When you go, try their burger! Ditch the pasta ?
xx”
The comments section is oh so much worse.
Nicole
Who told this lady she is a milf? Her face is old and hagard AF its probably from the stress or raising her asshole kids…I’m a server and hate people who let their kids act like that… I have two and all I have to do is look at them and they know how to behave..
Susan
I make a point of complimenting and thanking parents with well behaved, well mannered children. I also make a point of telling parents that restaurants can be quite dangerous places when their kids are out of control, and ask them to keep their kids at their tables, in their chairs. However, as an owner, I have the freedom to do so.
Meg
As a server and a parent of 3 (yes 3 kids i know its a lot) I am horrified by this woman and her “turds” (really, you call your kids turds?). When I do go out with my kids I constantly worry that other servers cringe when they see us coming. Despite that, I ensure that my kids act accordingly…if I wanted them to run around and scream I would take them to chuck e cheese. Granted every child has their moments of temper tantrums but usually when mine do I will pack up my food and bring it home because I know that I am the only person in that restaurant that signed up for this and refuse to let my children ruin anyone else’s time out or experience. As a server I see behavior like this way too often and really cannot understand how parents are okay with letting their children crawl all over, scream, bother other tables, and yes we have even had some try to come in the kitchen. I am embarrassed for parents today because so many let their kids run rampant that when we go out a lot of the time people automatically assume that mine will be the same.
Lois
Well said, Meg. I was wondering if there were any responsible parents left who would comment on this irresponsible mother. I take it dad bailed out long ago.
KYLO WREN
DADS -PLURAL – SPERM DONORS
B
Bit judgemental. She’s actually still with her kids father. All 4 have the same dad.

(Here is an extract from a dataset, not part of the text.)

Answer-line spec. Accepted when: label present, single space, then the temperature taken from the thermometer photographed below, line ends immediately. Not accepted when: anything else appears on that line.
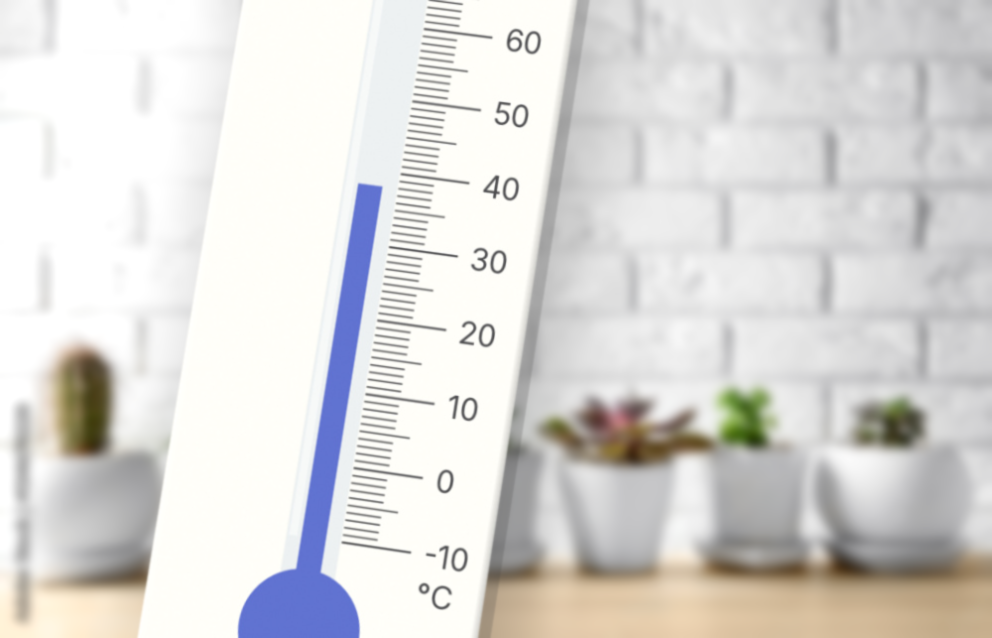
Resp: 38 °C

I don’t approve of how the kids behaved and would be absolutely mortified if mine did anything like this, but pull your heads in a bit.
Sherry
Headed over to her blog, and just had to read the comments – she’s being APPLAUDED for letting her kids act like rapid raccoons.
I live in the deep south where most (responsible) mothers would be absolutely mortified if their children acted like that in public. Mine weren’t perfect, God knows, but that would never have happened with mine.
Mel
Sorry, that should have been:
She talks about negotiating good behaviour with her kids. No, you don’t negotiate, you be a responsible parent and TELL them.
Mel
She talks about negotiating good behaviour with her kids. No, you don’t negotiate, you gbeva responsible parent and TELL them!
Raichu
MTE
You NEVER plead with your children to behave!!!
Ripley
Goodness read the blog, she’s not raising kids – SHE’S REARING TURDS. Much more difficult.